LAHORE    -   All Pakistan Cement Dealers Association continued strike on Thursday to protest against high taxes and FBR restrictions of documentation of sales, cutting down supply in parts of the country.

Business community feared halt in construction activities if the strike prolonged. At the same time, the prevailing scenario would lead to huge loss of revenue to the government.

Dealers Association and manufacturers will hold talks on Friday (today) to resolve the issue. The Association had held separate meetings with the manufacturers and Minister for Industry and Trade on last Tuesday which remained inconclusive. Office bearers of the association said that there were hopes of resolution of the issue in meeting with the manufacturers on Friday.

According to estimates, the government is losing revenues of Rs350 to Rs400 million daily due to the cement crisis.
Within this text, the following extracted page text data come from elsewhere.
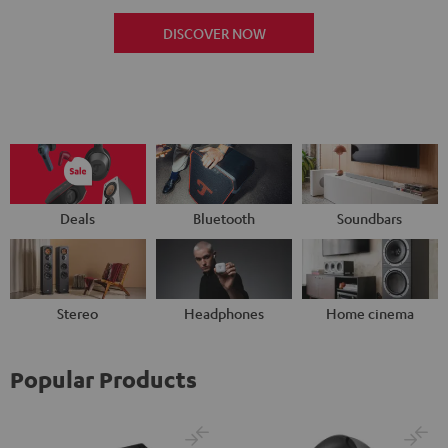
DISCOVER NOW
Deals
Bluetooth
Soundbars
Stereo
Headphones
Home cinema
Popular Products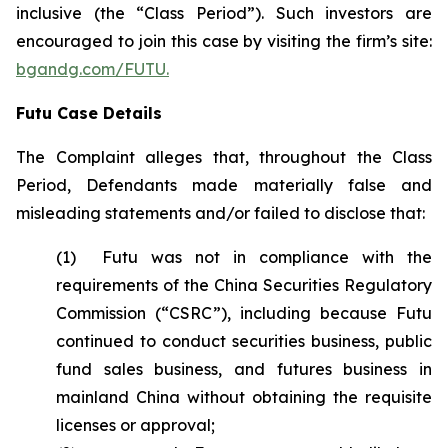
inclusive (the “Class Period”). Such investors are
encouraged to join this case by visiting the firm’s site:
bgandg.com/FUTU.
Futu Case Details
The Complaint alleges that, throughout the Class
Period, Defendants made materially false and
misleading statements and/or failed to disclose that:
(1) Futu was not in compliance with the
requirements of the China Securities Regulatory
Commission (“CSRC”), including because Futu
continued to conduct securities business, public
fund sales business, and futures business in
mainland China without obtaining the requisite
licenses or approval;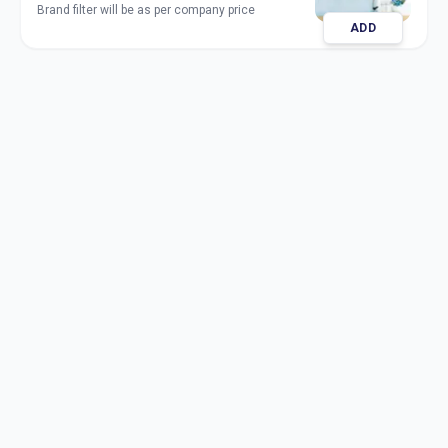
Brand filter will be as per company price
ADD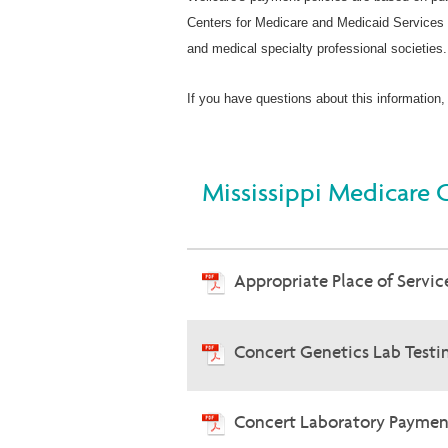
Centers for Medicare and Medicaid Services 
and medical specialty professional societies.
If you have questions about this information,
Mississippi Medicare 
Appropriate Place of Service
Concert Genetics Lab Testin
Concert Laboratory Payment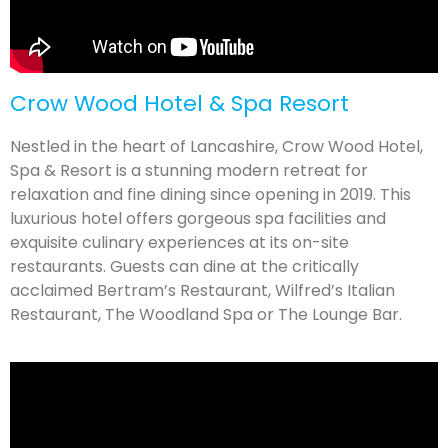
Crow Wood Hotel & Spa Resort
Nestled in the heart of Lancashire, Crow Wood Hotel,
Spa & Resort is a stunning modern retreat for
relaxation and fine dining since opening in 2019. This
luxurious hotel offers gorgeous spa facilities and
exquisite culinary experiences at its on-site
restaurants. Guests can dine at the critically
acclaimed Bertram’s Restaurant, Wilfred’s Italian
Restaurant, The Woodland Spa or The Lounge Bar.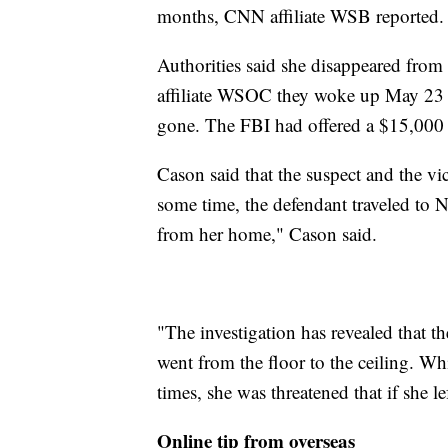
months, CNN affiliate WSB reported.
Authorities said she disappeared from
affiliate WSOC they woke up May 23 t
gone. The FBI had offered a $15,000 
Cason said that the suspect and the vi
some time, the defendant traveled to 
from her home," Cason said.
"The investigation has revealed that t
went from the floor to the ceiling. 
times, she was threatened that if she l
Online tip from overseas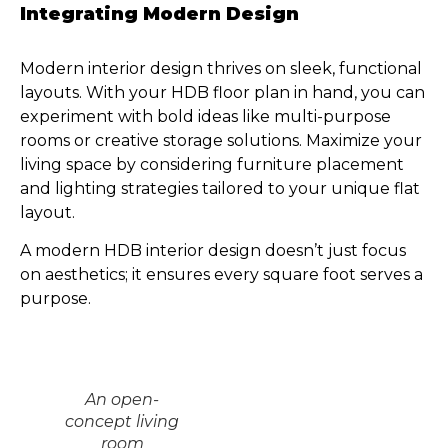
Integrating Modern Design
Modern interior design thrives on sleek, functional
layouts. With your HDB floor plan in hand, you can
experiment with bold ideas like multi-purpose
rooms or creative storage solutions. Maximize your
living space by considering furniture placement
and lighting strategies tailored to your unique flat
layout.
A modern HDB interior design doesn’t just focus
on aesthetics; it ensures every square foot serves a
purpose.
An open-
concept living
room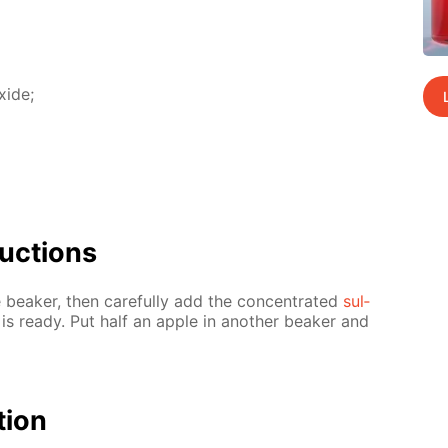
x­ide;
uc­tions
 beaker, then care­ful­ly add the con­cen­trat­ed
sul­
” is ready. Put half an ap­ple in an­oth­er beaker and
­tion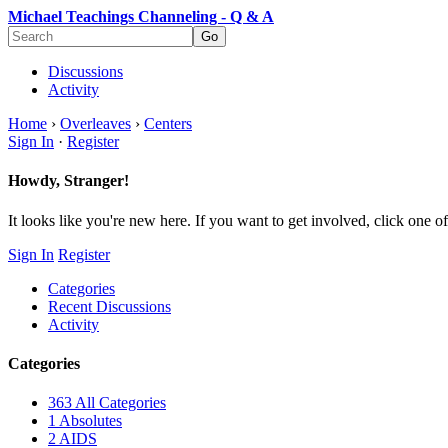
Michael Teachings Channeling - Q & A
Discussions
Activity
Home
›
Overleaves
›
Centers
Sign In
·
Register
Howdy, Stranger!
It looks like you're new here. If you want to get involved, click one of
Sign In
Register
Categories
Recent Discussions
Activity
Categories
363
All Categories
1
Absolutes
2
AIDS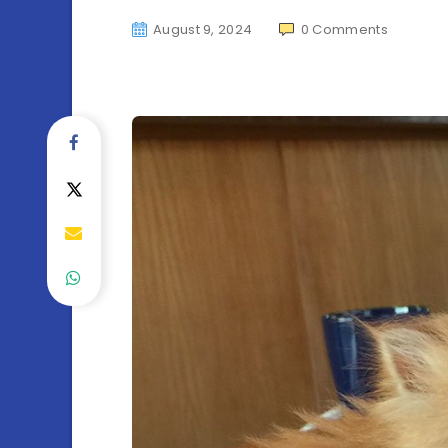
August 9, 2024
0
Comments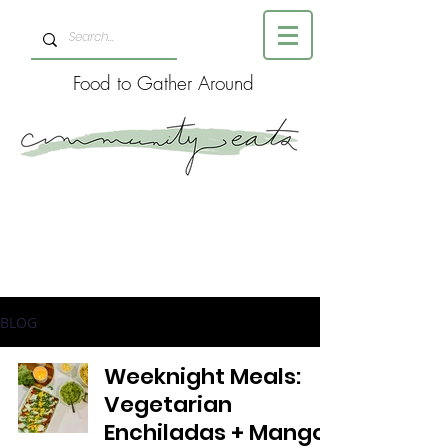
Food to Gather Around
BLOG
Weeknight Meals:
Vegetarian
Enchiladas + Mango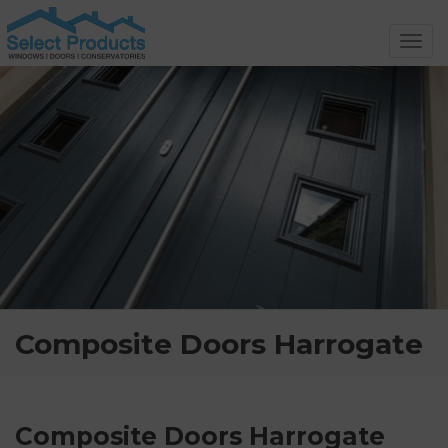
Toggl
navig
Composite Doors Harrogate
Composite Doors Harrogate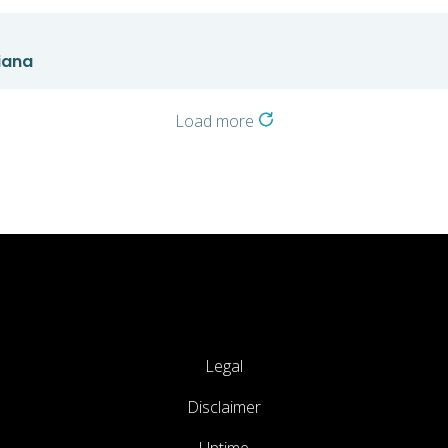
iana
Load more
Legal
Disclaimer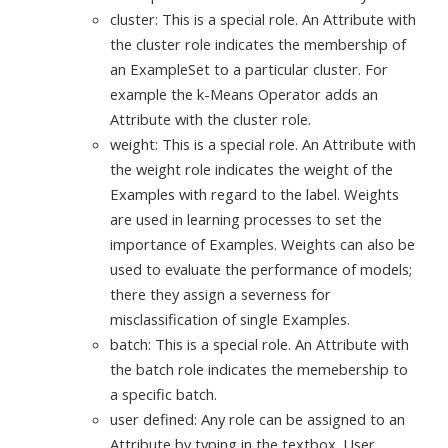
cluster: This is a special role. An Attribute with
the cluster role indicates the membership of
an ExampleSet to a particular cluster. For
example the k-Means Operator adds an
Attribute with the cluster role.
weight: This is a special role. An Attribute with
the weight role indicates the weight of the
Examples with regard to the label. Weights
are used in learning processes to set the
importance of Examples. Weights can also be
used to evaluate the performance of models;
there they assign a severness for
misclassification of single Examples.
batch: This is a special role. An Attribute with
the batch role indicates the memebership to
a specific batch.
user defined: Any role can be assigned to an
Attribute by typing in the textbox. User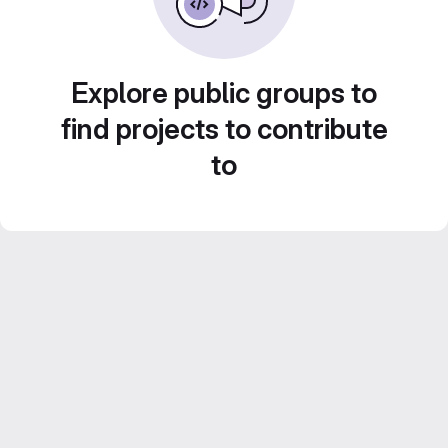
Explore public groups to
find projects to contribute
to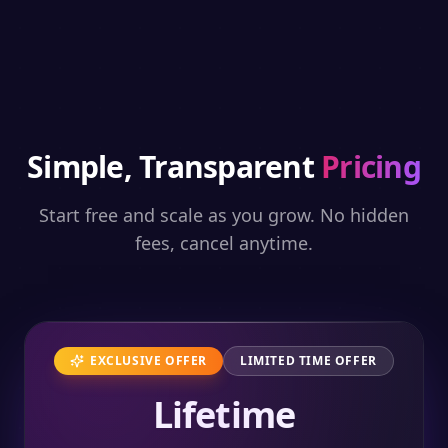
Simple, Transparent
Pricing
Start free and scale as you grow. No hidden
fees, cancel anytime.
EXCLUSIVE OFFER
LIMITED TIME OFFER
Lifetime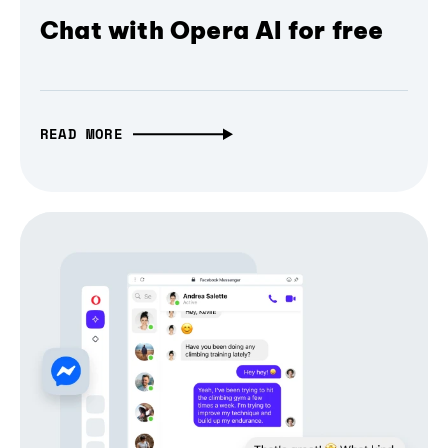
Chat with Opera AI for free
READ MORE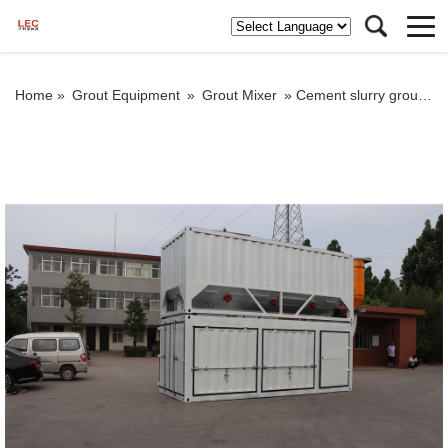
Home »
Grout Equipment
»
Grout Mixer
»
Cement slurry grout mixer in container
The strike has gravely cut down the cement supply resulting in worst scenario for the sector as total daily dispatches slashed from 150,000 tonnes to 40,000 tonnes.

The industry has already been marred with issues like gas price hike, axle load limitations, smuggling of Iranian cement, increase in FED etc.

“Now the conditions imposed by FBR on distributors is further deteriorating the situation as the cement dealers and distributors have refused to pick up cement sacks from the factories,” the sources added.

Cement industry contributed Rs110 bn to national exchequer in last fiscal but this would considerably decrease due to economic condition which has severely dented the cement sales.